で、映画の冒頭は、その裏側から描く目的がふわっとしているので、撮られる側だけでなく観ているこちらもなんとなくいらいらする。そんな中、監督は3人のスタッフに密着していくことにする。自分に自信がなく、しゃべる時間もきっちり決めないと気がすまない福島アナウンサー、自称、「ぜひネタ(スポンサーなどからぜひにと言われて放送するネタ)」が得意というノンポリっぽい澤村、派遣社員で要領の悪そうなドルオタの渡邊君。それぞれが、追っていくうちにキャラクターのいい味を出していく。渡邊君は笑わせキャラをずっと出しているのだが、他の二人は自分の今のポジションに悩み、抜けだそうとあがく。その姿を追いつつ、監督は報道の抱える問題を暴こうとする。働き方改革で残業カットと視聴率向上で板挟みの管理職、報道は権力のチェックを柱に挙げつつ、やってることは食レポだったり、どうでもいいネタだったり、結局日和ったり..。それにどこにでもある派遣社員の問題とか。

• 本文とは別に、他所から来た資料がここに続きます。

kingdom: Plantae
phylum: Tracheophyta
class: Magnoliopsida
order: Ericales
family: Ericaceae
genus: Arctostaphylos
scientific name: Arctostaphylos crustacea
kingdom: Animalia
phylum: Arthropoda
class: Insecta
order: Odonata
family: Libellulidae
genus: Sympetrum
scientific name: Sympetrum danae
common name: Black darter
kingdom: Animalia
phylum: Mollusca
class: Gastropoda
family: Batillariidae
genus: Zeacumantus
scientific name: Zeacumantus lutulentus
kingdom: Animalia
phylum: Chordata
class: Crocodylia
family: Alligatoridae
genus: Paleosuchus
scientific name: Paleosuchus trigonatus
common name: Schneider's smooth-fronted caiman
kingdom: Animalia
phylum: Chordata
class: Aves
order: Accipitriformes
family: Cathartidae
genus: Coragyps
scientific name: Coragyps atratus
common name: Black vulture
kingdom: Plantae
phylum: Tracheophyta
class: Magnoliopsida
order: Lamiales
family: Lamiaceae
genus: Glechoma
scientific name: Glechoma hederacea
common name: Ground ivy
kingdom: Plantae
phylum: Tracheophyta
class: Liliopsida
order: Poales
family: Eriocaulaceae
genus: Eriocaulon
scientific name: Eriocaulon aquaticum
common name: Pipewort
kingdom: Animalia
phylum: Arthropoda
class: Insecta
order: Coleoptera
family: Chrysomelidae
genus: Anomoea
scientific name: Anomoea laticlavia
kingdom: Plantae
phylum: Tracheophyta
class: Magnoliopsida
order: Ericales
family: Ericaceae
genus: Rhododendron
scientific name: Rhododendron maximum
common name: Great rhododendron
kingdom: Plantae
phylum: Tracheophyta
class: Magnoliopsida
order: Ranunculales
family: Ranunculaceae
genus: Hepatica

で(そろそろネタバレです)、ドキュメンタリーなのにキャラが立っていて見やすいけど(立たせ方がいいのか)、なんか問題はとっちらかっているなあと思っていると、最後に澤村さんが、カメラ目線で、「この映画何がしたいの?終わりはこれでいいの?」と問いかけだす訳。すると、突然カットバックになって監督が演者に演出をつけている、というかキャラ付けや編集してるといったことを見せていく訳。ええええー?と驚くよね。じゃあ、今までのはどこまでが本当でどこまでがフェイクなの?これはいわゆるやらせなの?途中で放送事故とかあったけどあれもフェイクなの?と一気にこっち、疑心暗鬼になる。で、ここまできて、はたと「あ、これが監督の意図か」と気付く。まあ、そういう映画です。